LOGEMENT COLLECTIF
Construction des logements Allées de Caillavet II à Mérignac
2028
GIRONDE HABITAT
2 230 m²
MERIGNAC (33)
4 627 600 €
INSOLITES ARCHITECTURES
Voir le site36
Contexte et enjeux
Gironde Habitat poursuit à Mérignac le développement de l’îlot Caillavet engagé quelques années plus tôt avec une première phase de 207 logements (90 logements locatifs sociaux portés par le bailleur, complétés par 107 logements en accession) réceptionnée en 2023. La phase II porte sur la construction de 36 logements collectifs et d’une salle commune sur 2 230 m². Le programme conjugue trois financements pour assurer une mixité sociale lisible : 15 logements en PLUS, 14 en PLAI et 7 en PLS. Il intègre une dimension inclusive forte avec six T2 destinés à des personnes âgées ou en situation de handicap, conçus en lien avec la salle commune qui accueillera les temps partagés et l’accompagnement associatif. Trois logements sont par ailleurs livrés accessibles et équipés PMR.
Le site concentre des contraintes urbaines et patrimoniales rarement réunies à cette échelle : lisière d’un Espace Boisé Classé, abords d’un monument historique (Chartreuse) impliquant un dialogue ABF, présence d’un séquoia remarquable à conserver, voisinage immédiat d’une école, d’une crèche et d’un ensemble résidentiel récent géré en ASL. À ces contraintes s’ajoute une ambition environnementale assumée : labellisation PROMOTELEC mention « Habitat Respectueux de l’Environnement » niveau argent, ouverte sur une exonération prolongée de TFPB, et recours aux matériaux biosourcés et au réemploi.
Notre mission
ODETEC intervient comme BET TCE en cotraitance avec INSOLITES ARCHITECTURES, mandataire de la maîtrise d’œuvre.

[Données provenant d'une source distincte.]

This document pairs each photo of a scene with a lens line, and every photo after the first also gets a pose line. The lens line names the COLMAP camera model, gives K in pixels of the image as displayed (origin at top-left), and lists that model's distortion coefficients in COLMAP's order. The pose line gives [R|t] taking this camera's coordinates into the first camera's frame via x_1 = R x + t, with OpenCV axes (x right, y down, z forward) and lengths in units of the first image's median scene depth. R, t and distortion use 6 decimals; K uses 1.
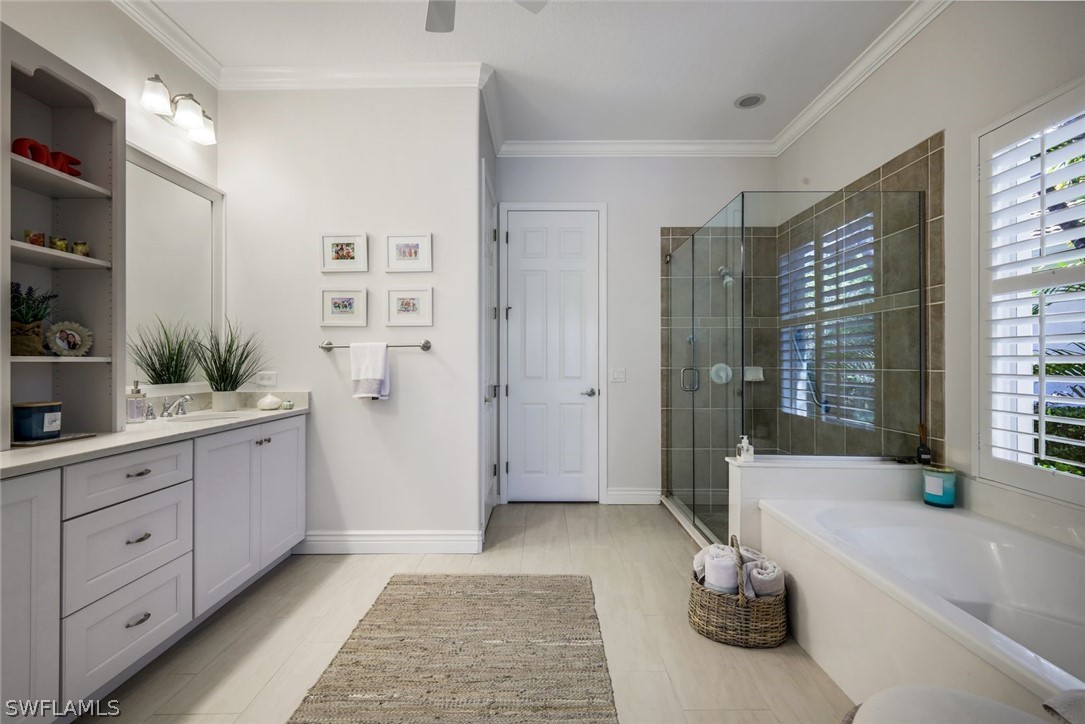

La mission couvre les phases ESQ, APS, APD, PRO, ACT, VISA, DET et AOR (soit une mission de base étendue au VISA) sur l’ensemble des lots techniques. Les pôles mobilisés comprennent notamment la structure, le CVC et la plomberie, l’électricité courants forts et faibles, le SSI, la VRD ainsi que l’économie du second œuvre.

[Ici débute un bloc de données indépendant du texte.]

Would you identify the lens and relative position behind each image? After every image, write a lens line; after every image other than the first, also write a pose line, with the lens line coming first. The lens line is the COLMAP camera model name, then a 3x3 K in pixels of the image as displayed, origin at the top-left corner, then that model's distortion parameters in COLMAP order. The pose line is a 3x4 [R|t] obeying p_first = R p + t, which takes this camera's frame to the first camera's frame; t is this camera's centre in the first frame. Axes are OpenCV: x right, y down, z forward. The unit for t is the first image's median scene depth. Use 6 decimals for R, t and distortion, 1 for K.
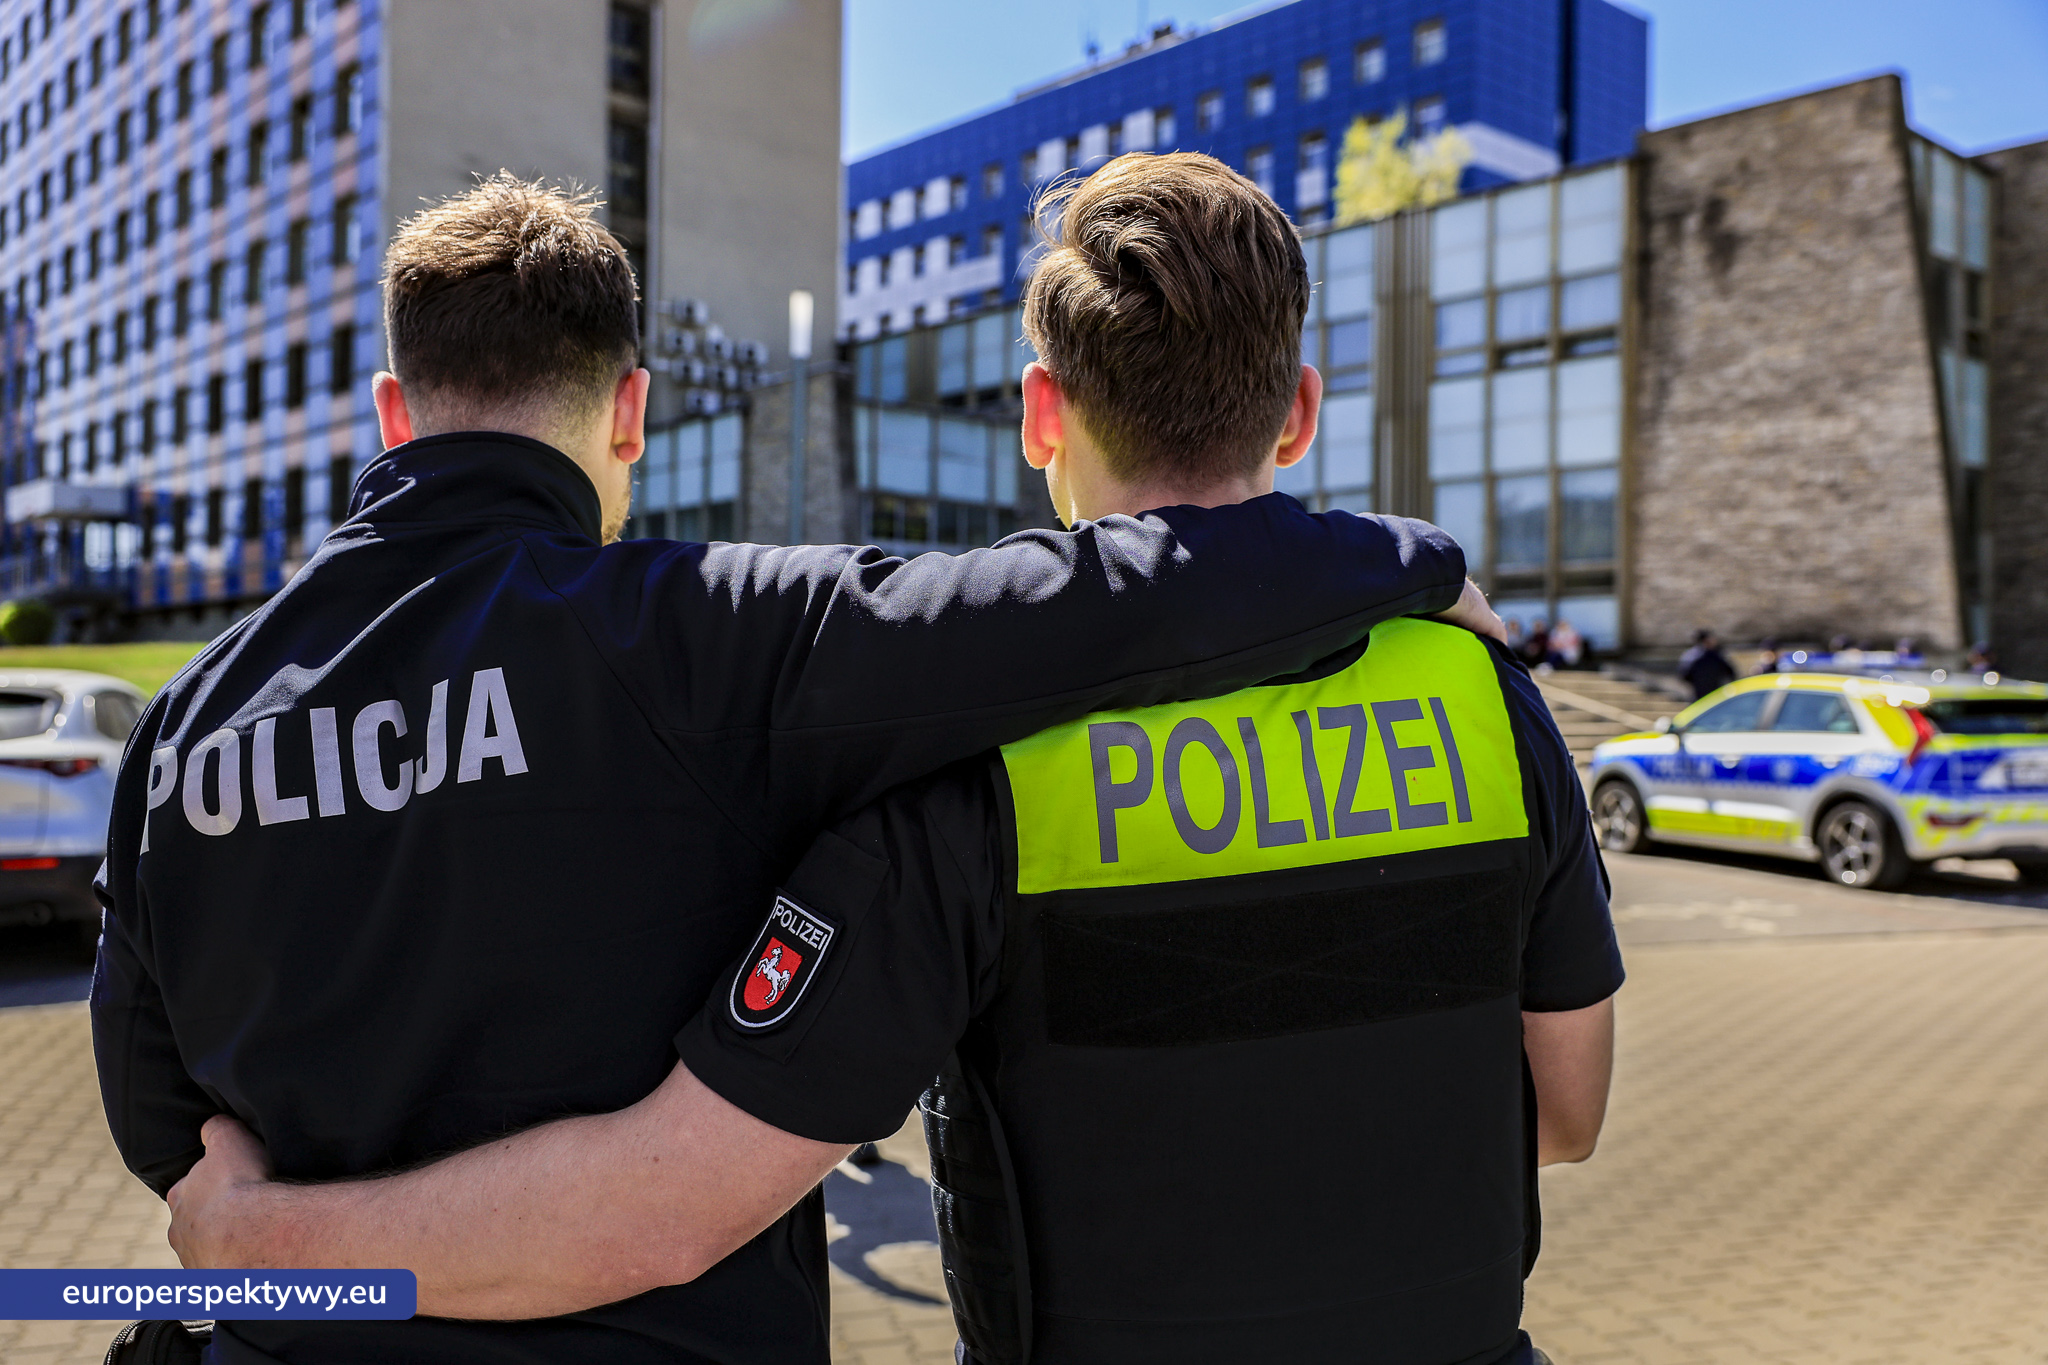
lens RADIAL K [[1894.5, 0, 1024.0], [0, 1894.5, 682.5], [0, 0, 1]] dist [-0.000311, -0.000825]
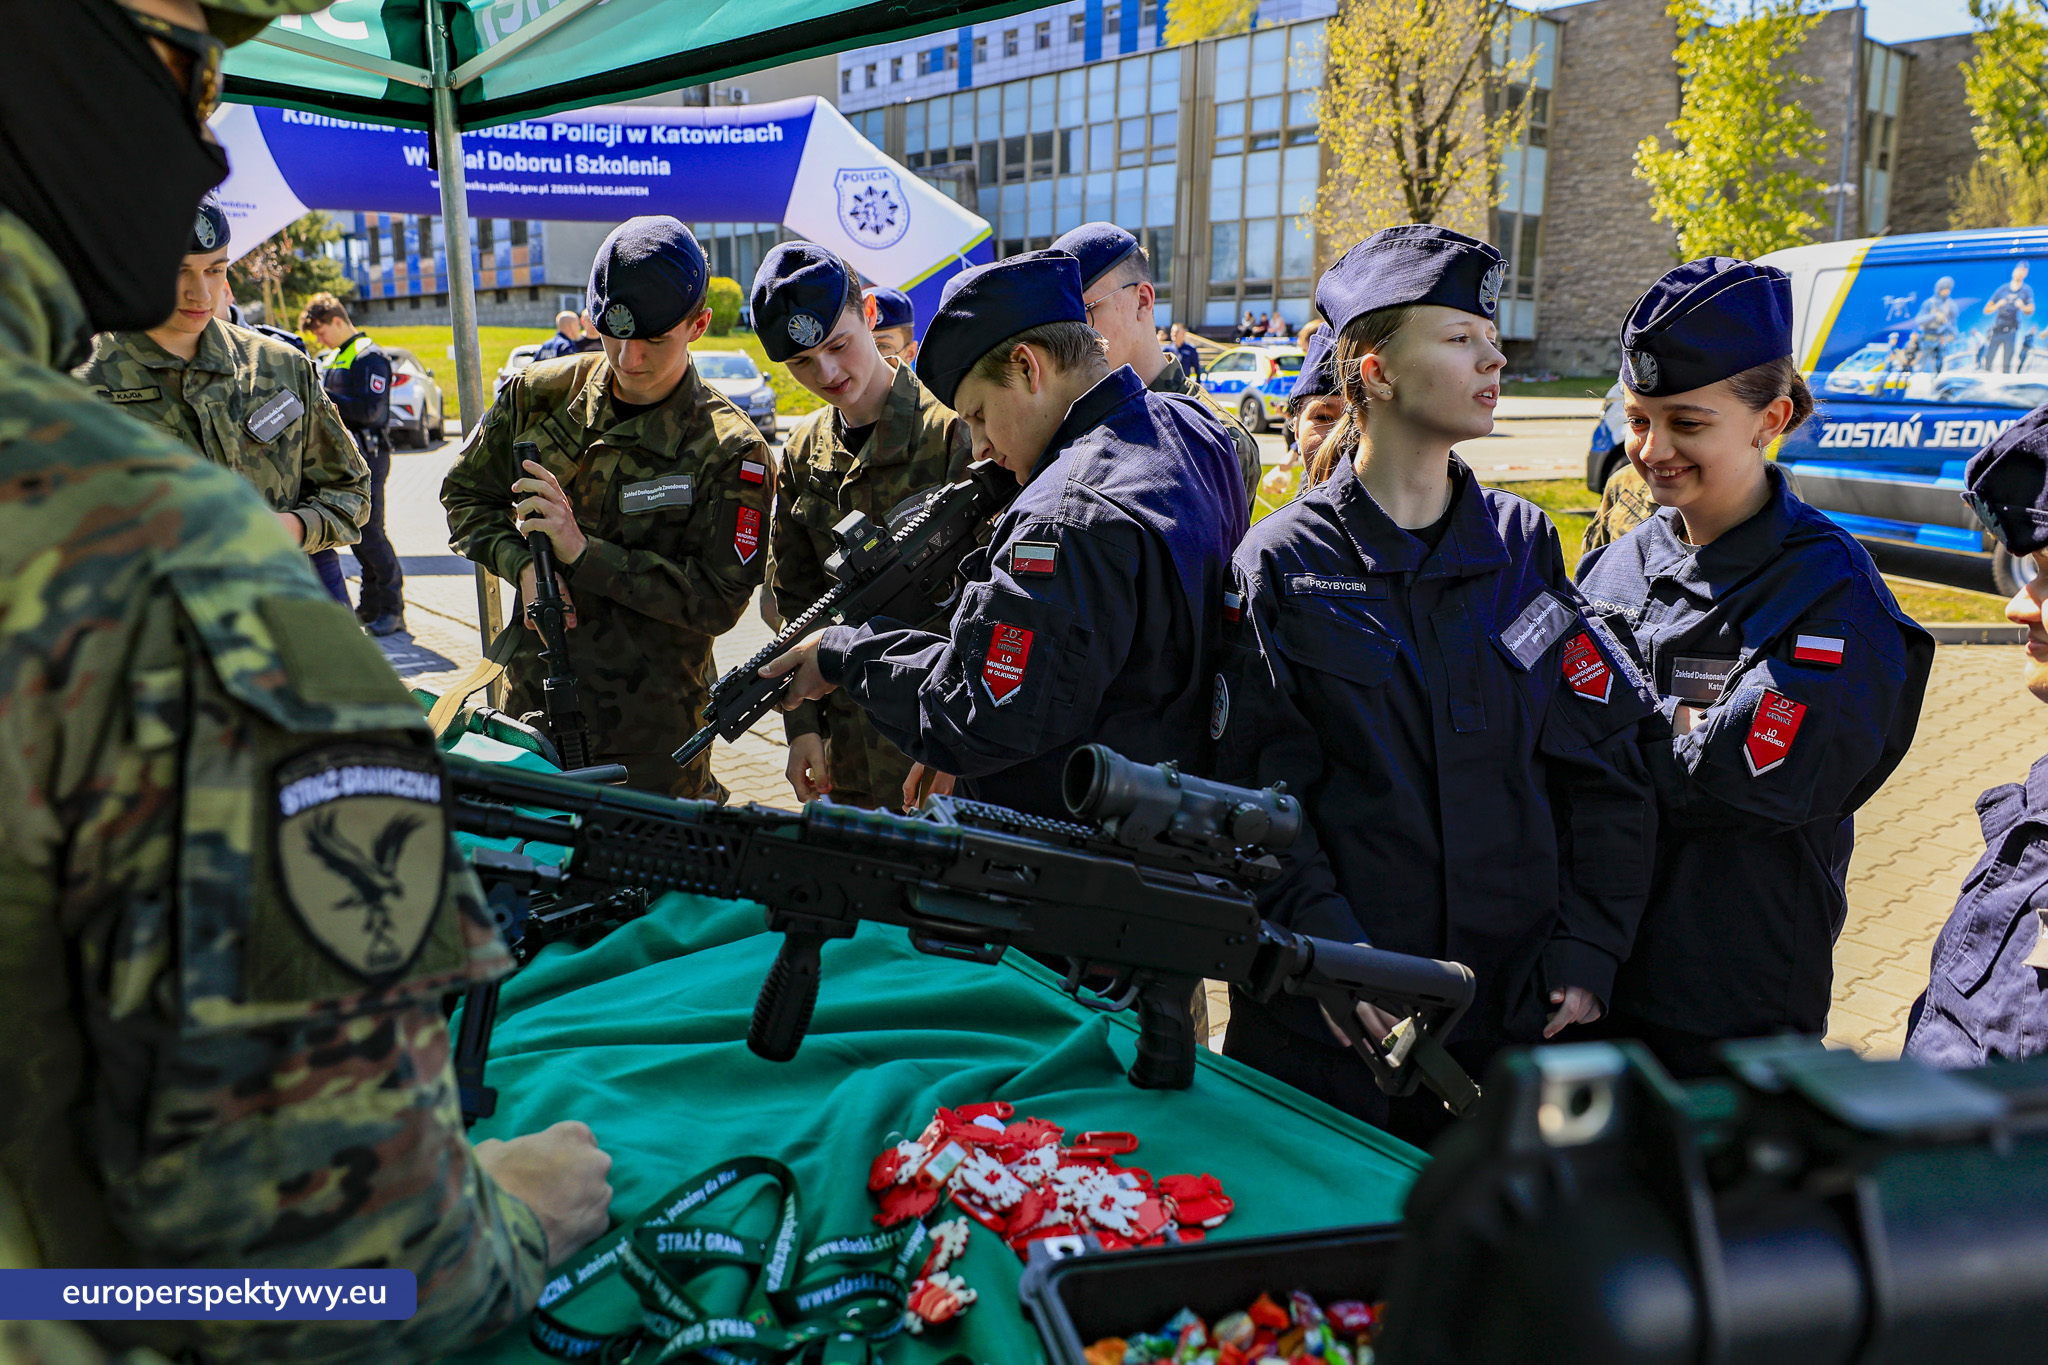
lens RADIAL K [[1439.1, 0, 1014.9], [0, 1439.1, 687.0], [0, 0, 1]] dist [0.001198, -0.002158]
pose [[0.999843, -0.002924, 0.017501, 0.027243], [-0.001119, 0.973965, 0.226697, 0.001125], [-0.017709, -0.226681, 0.973808, -0.292756]]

L’angle de la mission est structuré par deux exigences imbriquées. D’une part, la labellisation PROMOTELEC argent, suivie en interne par un référent dédié, conditionne les arbitrages techniques à chaque phase et impose une lecture continue de la performance de l’enveloppe, des systèmes et de l’acoustique.
Les défis techniques relevés
Tenir la labellisation PROMOTELEC argent suppose de respecter un seuil acoustique resserré de 3 dB sous la réglementation, alors même que le projet prévoit une production de chaleur par pompe à chaleur installée en toiture-terrasse. Le dimensionnement initial faisait ressortir un niveau de bruit supérieur au seuil requis au regard de la distance disponible à l’acrotère. ODETEC a documenté la contrainte avec la maîtrise d’ouvrage et engagé deux leviers en phase APD-PRO : valoriser la hauteur d’acrotère, supérieure à 1,50 m, comme écran acoustique pour réduire l’impact perçu, et caler le marquage qualité de la PAC sur des exigences cohérentes avec la configuration de la terrasse technique. Cette analyse a été partagée avec la maîtrise d’ouvrage pour stabiliser la solution avant DCE.
Le second défi tient à l’insertion d’une opération neuve dans un site déjà bâti et patrimonialement sensible. Sur le volet VRD, le bassin de rétention existant, d’une capacité de l’ordre de 350 m² implantée sur l’Espace Boisé Classé et affectée jusque-là à un gymnase démoli dans la même opération.